» DATA SHOWN

###

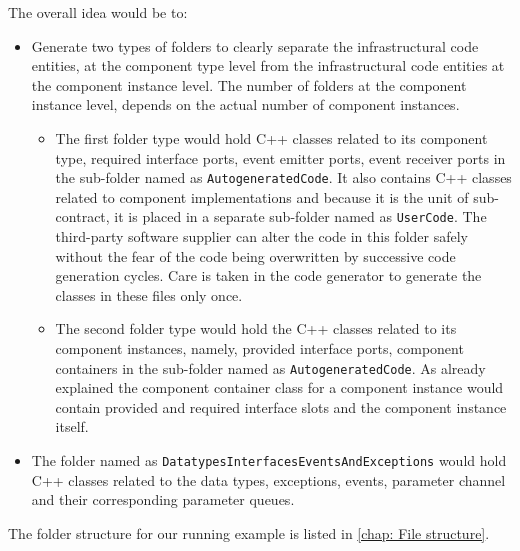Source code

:The overall idea would be to:
\begin{itemize}
\item Generate two types of folders to clearly separate the infrastructural code entities, at the component type level from the infrastructural code entities at the component instance level. The number of folders at the component instance level, depends on the actual number of component instances.   
\begin{itemize}
\item The first folder type would hold C++ classes related to its component type, required interface ports, event emitter ports, event receiver ports in the sub-folder named as \texttt{AutogeneratedCode}. It also contains C++ classes related to component implementations and because it is the unit of sub-contract, it is placed in a separate sub-folder named as \texttt{UserCode}. The third-party software supplier can alter the code in this folder safely without the fear of the code being overwritten by successive code generation cycles. Care is taken in the code generator to generate the classes in these files only once. 
\item The second folder type would hold the C++ classes related to its component instances, namely, provided interface ports, component containers in the sub-folder named as \texttt{AutogeneratedCode}. As already explained the component container class for a component instance would contain provided and required interface slots and the component instance itself.   
\end{itemize} 
\item The folder named as \texttt{Datatypes\allowbreak Interfaces\allowbreak EventsAnd\allowbreak Exceptions} would hold C++ classes related to the data types, exceptions, events, parameter channel and their corresponding parameter queues. 
\end{itemize}

The folder structure for our running example is listed in \cref{chap: File structure}.
  



 

   

 


 
   



 


 
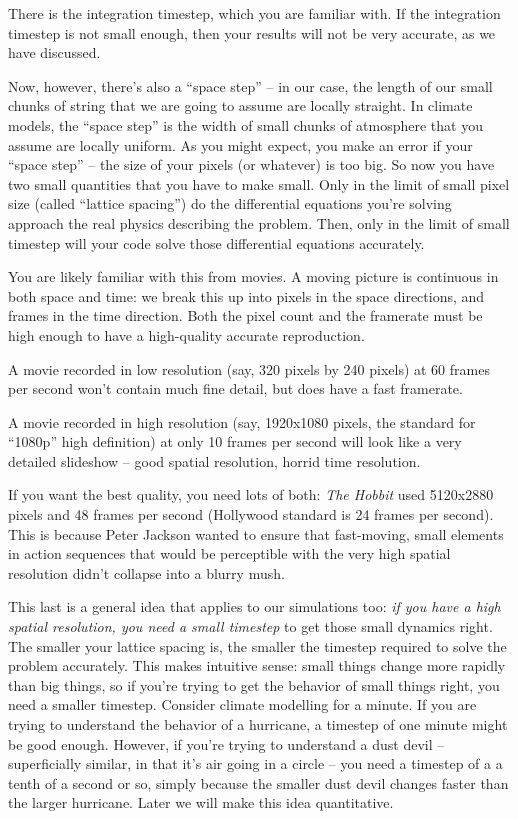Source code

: \documentclass[12ampt]{article}
\begin{document}
There is the integration timestep, which you are familiar with. 
If the integration timestep is not small enough, then your results will not be very
accurate, as we have discussed. 

Now, however, there’s also a ``space step'' -- in our case,
the length of our small chunks of string that we are going to assume are locally straight.
In climate models, the ``space step'' is the width of small chunks of atmosphere that you
assume are locally uniform. As you might expect, you make an error if your ``space step'' --
the size of your pixels (or whatever) is too big. So now you have two small quantities that
you have to make small. Only in the limit of small pixel size (called ``lattice spacing'') do
the differential equations you’re solving approach the real physics describing the
problem.  Then, only in the limit of small timestep will your code solve those differential
equations accurately. 

You are likely familiar with this from movies. A moving picture is continuous in both space and time:
we break this up into pixels in the space directions, and frames in the time direction. Both the pixel count
and the framerate must be high enough to have a high-quality accurate reproduction. 

A movie recorded in low resolution (say, 320 pixels by 240 pixels) at 60 frames per second 
won't contain much fine detail, but does have a fast framerate.

A movie recorded in high resolution (say, 1920x1080 pixels, the standard for ``1080p'' high definition) at only 10 frames per second
will look like a very detailed slideshow -- good spatial resolution, horrid time resolution.

If you want the best quality, you need lots of both: {\it The Hobbit} used 5120x2880 pixels and 48 frames per second (Hollywood standard is 24 frames per second).
This is because Peter Jackson wanted to ensure that fast-moving, small elements in action sequences that would be perceptible with the very high spatial resolution
didn't collapse into a blurry mush. 

This last is a general idea that applies to our simulations too: {\it if you have a high spatial resolution, you need a small timestep} to get those small dynamics right.
The smaller your lattice spacing is, the smaller the timestep required to
solve the problem accurately. This makes intuitive sense: small things change more rapidly
than big things, so if you’re trying to get the behavior of small things right, you need a
smaller timestep. Consider climate modelling for a minute. If you are trying to understand
the behavior of a hurricane, a timestep of one minute might be good enough. However, if
you’re trying to understand a dust devil – superficially similar, in that it’s air going in a
circle – you need a timestep of a a tenth of a second or so, simply because the smaller dust
devil changes faster than the larger hurricane. Later we will make this idea quantitative.
\end{document}
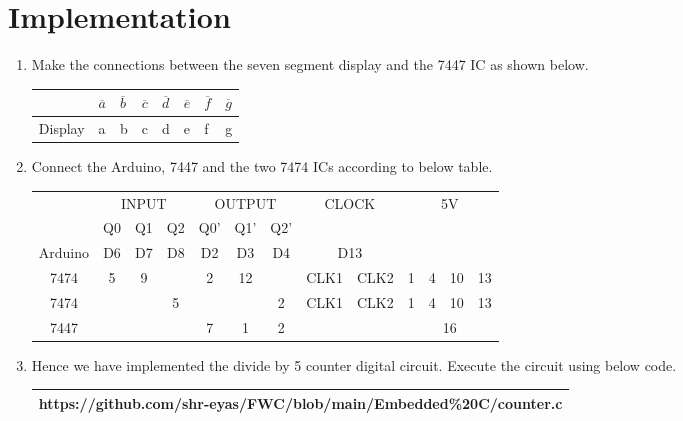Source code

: \documentclass[journal,12pt]{IEEEtran}
\begin{document}
\section{Implementation}
\vspace{15pt}
\begin{enumerate}[label=\Roman*]

    \item Make the connections between the seven segment display and the 7447 IC as shown below. 
    \begin{table}[htbp]
      \centering
      \begin{tabular}{|>{\centering\arraybackslash}m{2cm}|*{7}{>{\centering\arraybackslash}m{1.5cm}|}}
        \hline
        7447 & $\overline{a}$ & $\overline{b}$ & $\overline{c}$ & $\overline{d}$ & $\overline{e}$ & $\overline{f}$ & $\overline{g}$ \\
        \hline
        Display & a & b & c & d & e & f & g \\
        \hline
      \end{tabular}
      \label{tab:sample}
    \end{table}

    \item Connect the Arduino, 7447 and the two 7474 ICs according to below table.
    \begin{table}[htbp]
      \centering
      \begin{tabular}{|c|c|c|c|c|c|c|c|c|c|c|c|c|}
        \hline
        \multirow{2}{*}{} & \multicolumn{3}{c|}{INPUT} & \multicolumn{3}{c|}{OUTPUT} & \multicolumn{2}{c|}{CLOCK} & \multicolumn{4}{c|}{5V}\\
        \cline{2-7}
         & Q0 & Q1 & Q2 & Q0' & Q1' & Q2' & \multicolumn{2}{c|}{} & \multicolumn{4}{c|}{} \\
        \hline        
        Arduino & D6 & D7 & D8 & D2 & D3 & D4 & \multicolumn{2}{c|}{D13} & \multicolumn{4}{c|}{}\\
        \hline
        7474 & 5 & 9 & {} & 2 & 12 & {} & CLK1 & CLK2 & 1 & 4 & 10 & 13\\
        \hline
        7474 & {} & {} & 5 & {} & {} & 2 & CLK1 & CLK2 & 1 & 4 & 10 & 13\\
        \hline
        7447 & \multicolumn{3}{c|}{} & 7 & 1 & 2 & & & \multicolumn{4}{c|}{16}\\
        \hline 
      \end{tabular}
      \label{tab:merge-cells}
    \end{table}

    \item Hence we have implemented the divide by 5 counter digital circuit. Execute the circuit using below code. \vspace{10pt} \\
    \begin{tabularx}{1\textwidth} { 
    | >{\centering\arraybackslash}X |}
    \hline
    https://github.com/shr-eyas/FWC/blob/main/Embedded\%20C/counter.c\\
    \hline
    \end{tabularx} \\
\end{enumerate}



\end{document}
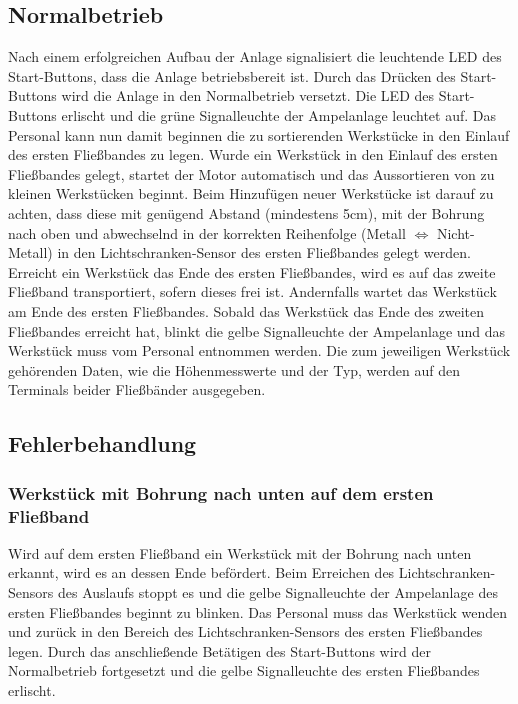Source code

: \documentclass[oneside,a4paper,titlepage]{scrartcl} %
\begin{document}
\subsection{Normalbetrieb}
Nach einem erfolgreichen Aufbau der Anlage signalisiert die leuchtende LED des Start-Buttons, dass die Anlage betriebsbereit ist. Durch das Drücken des Start-Buttons wird die Anlage in den Normalbetrieb versetzt.\newline
\newline
Die LED des Start-Buttons erlischt und die grüne Signalleuchte der Ampelanlage leuchtet auf.\newline
\newline
Das Personal kann nun damit beginnen die zu sortierenden Werkstücke in den Einlauf des ersten Fließbandes zu legen.\newline
\newline
Wurde ein Werkstück in den Einlauf des ersten Fließbandes gelegt, startet der Motor automatisch und das Aussortieren von zu kleinen Werkstücken beginnt.\newline
Beim Hinzufügen neuer Werkstücke ist darauf zu achten, dass diese mit genügend Abstand (mindestens 5cm), mit der Bohrung nach oben und abwechselnd in der korrekten Reihenfolge (Metall $\Leftrightarrow$ Nicht-Metall) in den Lichtschranken-Sensor des ersten Fließbandes gelegt werden.\newline
\newline
Erreicht ein Werkstück das Ende des ersten Fließbandes, wird es auf das zweite Fließband transportiert, sofern dieses frei ist. Andernfalls wartet das Werkstück am Ende des ersten Fließbandes.\newline
\newline
Sobald das Werkstück das Ende des zweiten Fließbandes erreicht hat, blinkt die gelbe Signalleuchte der Ampelanlage und das Werkstück muss vom Personal entnommen werden.\newline
\newline
Die zum jeweiligen Werkstück gehörenden Daten, wie die Höhenmesswerte und der Typ, werden auf den Terminals beider Fließbänder ausgegeben.

\newpage

\subsection{Fehlerbehandlung}
\subsubsection{Werkstück mit Bohrung nach unten auf dem ersten Fließband}
Wird auf dem ersten Fließband ein Werkstück mit der Bohrung nach unten erkannt, wird es an dessen Ende befördert. Beim Erreichen des Lichtschranken-Sensors des Auslaufs stoppt es und die gelbe Signalleuchte der Ampelanlage des ersten Fließbandes beginnt zu blinken. Das Personal muss das Werkstück wenden und zurück in den Bereich des Lichtschranken-Sensors des ersten Fließbandes legen. Durch das anschließende Betätigen des Start-Buttons wird der Normalbetrieb fortgesetzt und die gelbe Signalleuchte des ersten Fließbandes erlischt.
\end{document}
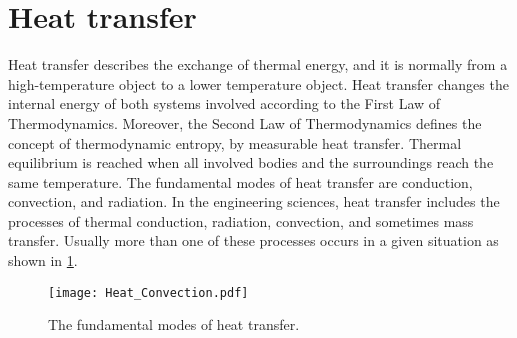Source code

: \section{Heat transfer}
\noindent
Heat transfer describes the exchange of thermal energy, and it is normally from a high-temperature object to a lower temperature object.
Heat transfer changes the internal energy of both systems involved according to the First Law of Thermodynamics.
Moreover, the Second Law of Thermodynamics defines the concept of thermodynamic entropy, by measurable heat transfer.
Thermal equilibrium is reached when all involved bodies and the surroundings reach the same temperature.
The fundamental modes of heat transfer are conduction, convection, and radiation.
In the engineering sciences, heat transfer includes the processes of thermal conduction, radiation, convection, and sometimes mass transfer.
Usually more than one of these processes occurs in a given situation as shown in \ref{Fig:HeatTransfer}.
\begin{figure}[!htp]
	\centering
	\texttt{[image: Heat\_Convection.pdf]}
	\caption{The fundamental modes of heat transfer.}
	\label{Fig:HeatTransfer}
\end{figure}

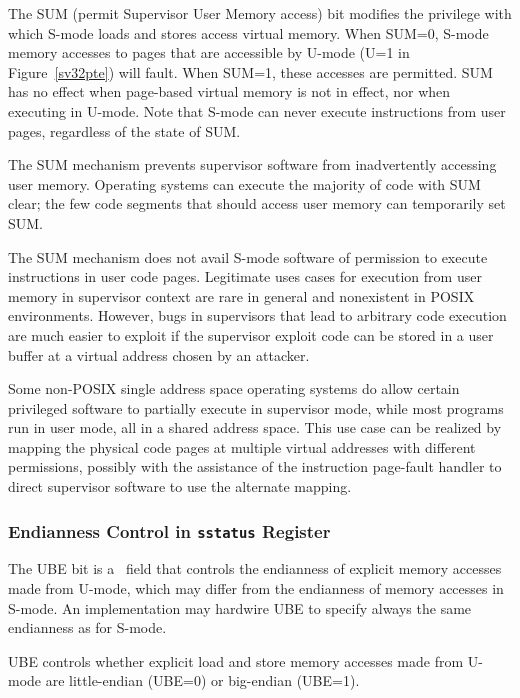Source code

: The SUM (permit Supervisor User Memory access) bit modifies the privilege with
which S-mode loads and stores access virtual memory.
When SUM=0, S-mode memory accesses to pages that are accessible by U-mode (U=1
in Figure~\ref{sv32pte}) will fault.  When SUM=1, these accesses are permitted.
SUM has no effect when page-based virtual memory is not in effect, nor when
executing in U-mode.  Note that S-mode can never execute instructions from user
pages, regardless of the state of SUM.

\begin{commentary}
The SUM mechanism prevents supervisor software from inadvertently accessing
user memory.  Operating systems can execute the majority of code with SUM clear;
the few code segments that should access user memory can temporarily set
SUM.

The SUM mechanism does not avail S-mode software of permission to execute
instructions in user code pages.  Legitimate uses cases for execution from
user memory in supervisor context are rare in general and nonexistent in POSIX
environments.  However, bugs in supervisors that lead to arbitrary code
execution are much easier to exploit if the supervisor exploit code can be
stored in a user buffer at a virtual address chosen by an attacker.

Some non-POSIX single address space operating systems do allow certain
privileged software to partially execute in supervisor mode, while most
programs run in user mode, all in a shared address space.  This use case can
be realized by mapping the physical code pages at multiple virtual addresses
with different permissions, possibly with the assistance of the
instruction page-fault handler to direct supervisor software to use the
alternate mapping.
\end{commentary}

\subsubsection{Endianness Control in {\tt sstatus} Register}

The UBE bit is a \warl\ field that controls the endianness of explicit
memory accesses made from U-mode, which may differ from the endianness of
memory accesses in S-mode.
An implementation may hardwire UBE to specify always the same endianness
as for S-mode.

UBE controls whether explicit
load and store memory accesses made from U-mode are little-endian (UBE=0)
or big-endian (UBE=1).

###

» WHAT YOU NEED TO DO
Among the entries above, copy exactly only the lines starting with the one containing "we break this" and going through the one containing "If you want", both ends included.

» SOLUTION
we break this up into pixels in the space directions, and frames in the time direction. Both the pixel count
and the framerate must be high enough to have a high-quality accurate reproduction. 

A movie recorded in low resolution (say, 320 pixels by 240 pixels) at 60 frames per second 
won't contain much fine detail, but does have a fast framerate.

A movie recorded in high resolution (say, 1920x1080 pixels, the standard for ``1080p'' high definition) at only 10 frames per second
will look like a very detailed slideshow -- good spatial resolution, horrid time resolution.

If you want the best quality, you need lots of both: {\it The Hobbit} used 5120x2880 pixels and 48 frames per second (Hollywood standard is 24 frames per second).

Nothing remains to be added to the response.